> **Text excerpt**:
Furthermore, although UNOVA now articulates nondiscriminatory reasons for Cichewicz’s termination, we find that Cichewicz has presented enough evidence of pretext to survive summary judgment. As a number of courts have explained, evidence of pretext may consist of a defendant’s changing explanations. See Fox v. Certainteed Corp., 198 F.3d 245, 1999 WL 1111495, at *5 (6th Cir. Nov. 23, 1999) (explaining that evidence tending to demonstrate the falsity and inconsistency of the employer’s explanations for the plaintiffs discharge may raise an inference of pretext); Howard v. BP Oil Co., Inc., 32 F.3d 520, 526 (11th Cir.1994) (“identification of inconsistencies in the defendant’s testimony is evidence of pretext”); EEOC v. Ethan Allen, 44 F.3d 116, 120 (2d Cir. *2211994) (explaining that discrepancies in a defendant’s explanations constitutes evidence of pretext); Lent v. Goldman Sachs & Company, 1998 WL 915906, at *8 (S.D.N.Y. Dec. 30, 1998) (“[w]hat defendant calls ‘minor inconsistencies’ may be evidence of pretext”).

Cichewicz says that UNOVA officials, Renton and Alexander Gaulin (“Gaulin”), Vice President of Sales in UNOVA’s automation systems division, explained to him at the time of his termination that he simply did not “fit in” the company’s restructured business. Cichewicz Dep. at 83. Renton and Gaulin did not tell Cichewicz that he was being terminated because of poor performance or low sales volume, although Cichewicz repeatedly asked what he had done wrong to cause his firing. Both Renton and Gaulin have since explained that Cichewicz was terminated because the overall business climate was deteriorating in 1998 and 1999, forcing UNOVA “to do more with fewer people.” Renton Dep. at 69; Gaulin Dep. at 60-61. On January 26, 2000, however, just days after Cichewicz was fired, UNOVA reported the following in a press room news release:

The IAS segment [where Cichewicz worked] ended 1999 with strong sales and record bookings. Revenues for the year increased to $1.23 billion from $833.3 million for 1998____[Underlying IAS revenues grew by more than 25 percent. This positive performance is significantly better than that of the general machine tool industry. Operating profits for the segment grew by 20 percent to $92.5 million for 1999, compared to $76.9 million for the previous year.

J.A. at 271.

> **Dataset extract**:
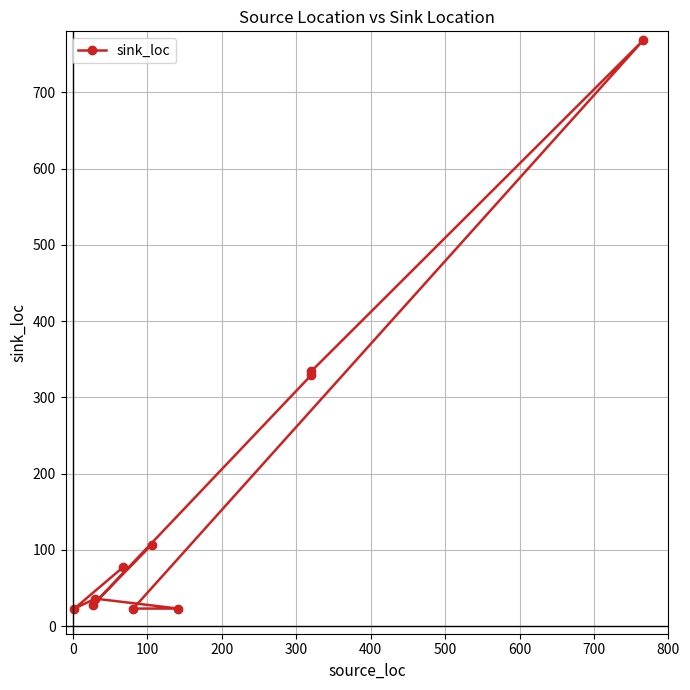

How many distinct data groups are displayed?

1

> **Tasks and exercises**:
**A.** In the court opinion excerpt on Cichewicz's termination, what did UNOVA's January 26, 2000 news release give as the IAS segment's revenues for 1999?
**B.** Carry on the court opinion excerpt on Cichewicz's termination from its final line.

> **Answer section**:
**A.** $1.23 billion

**B.**
Furthermore, on May 26, 2000, in its “Position Statement” submitted to the EEOC in response to Ciehewicz’s administrative charge of discrimination, UNOVA represented that (1) Cichewicz’s “sales average for the years 1996 through 1999 was the least of all the sales people;” and (2) Cichewicz “was not trained, and did not possess the skills to develop and present system solutions as were salesmen who were retained.” J.A. at 306. On October 9, 2001, when asked at his deposition if he fired Cichewicz “because he had not proven the ability to sell systems,” Gaulin replied: “No, that’s not what I said.” Gaulin Dep. at 72. When asked if there was something that Cichewicz did or did not do to cause his firing, Gaulin responded: “I wouldn’t say, characterize it as what he didn’t do.” Gaulin Dep. at 72. Instead, Gaulin emphasized that the reason for Cichewicz’s termination was the deteriorating business climate, a drop in gross sales, and a dwindling of overall sales opportunities.

Viewing all of the evidence in the light most favorable to Cichewicz, we find that genuine issues of material fact remain for the jury to decide. Cichewicz has produced evidence that UNOVA “reduced” its force over a period of years by discharging selected employees who all happened to be over the age of forty. He has also produced evidence that UNOVA gave a decline in the overall business climate as its proffered reason for the reductions when it was simultaneously reporting to stockholders that sales and bookings were strong and growing. In addition, he has produced evidence that UNOVA gave differing reasons at different times for Cichewicz’s termination, telling Cichewicz initially that he simply did not “fit in,” suggesting in its EEOC “Position Statement” that Cichewicz was fired based on his purported less-than-satisfactory performance, and ultimately claiming that Cichewicz was discharged not because of his performance but, instead, as part of a downsizing based on dwindling sales and sales opportunities. Whether this evidence, combined with all *222of the other evidence in the case, is sufficient to demonstrate that UNOVA discriminated against Cichewicz on the basis of age is a matter best left to the jury.

Accordingly, we REVERSE the entry of summary judgment for UNOVA and REMAND for further proceedings.

. In Price Waterhouse v. Hopkins, 490 U.S. 228, 247, 109 S.Ct. 1775, 104 L.Ed.2d 268 (1989), the Supreme Court announced a different burden-shifting framework for cases involving an adverse employment decision that was the product of both legitimate and illegitimate motives. Under the Price Waterhouse mixed-motive analysis, a plaintiff must produce direct evidence that the employer considered impermissible factors when it made the adverse employment decision at issue. Wexler v. White’s Furniture, Inc., 317 F.3d 564, 571 (6th Cir.2003) (citations omitted). If such evidence is produced, the burden shifts to the employer to prove by a preponderance of the evidence that it would have taken the same adverse action even if impermissible factors had not entered into its decision. Id. The Price Waterhouse paradigm does not apply in this case because Cichewicz has produced no direct evidence of discrimination.

. There is no dispute about the remaining three prima facie elements: Cichewicz was over 40 years old; he suffered an adverse employment action; and he was qualified for the position that he held.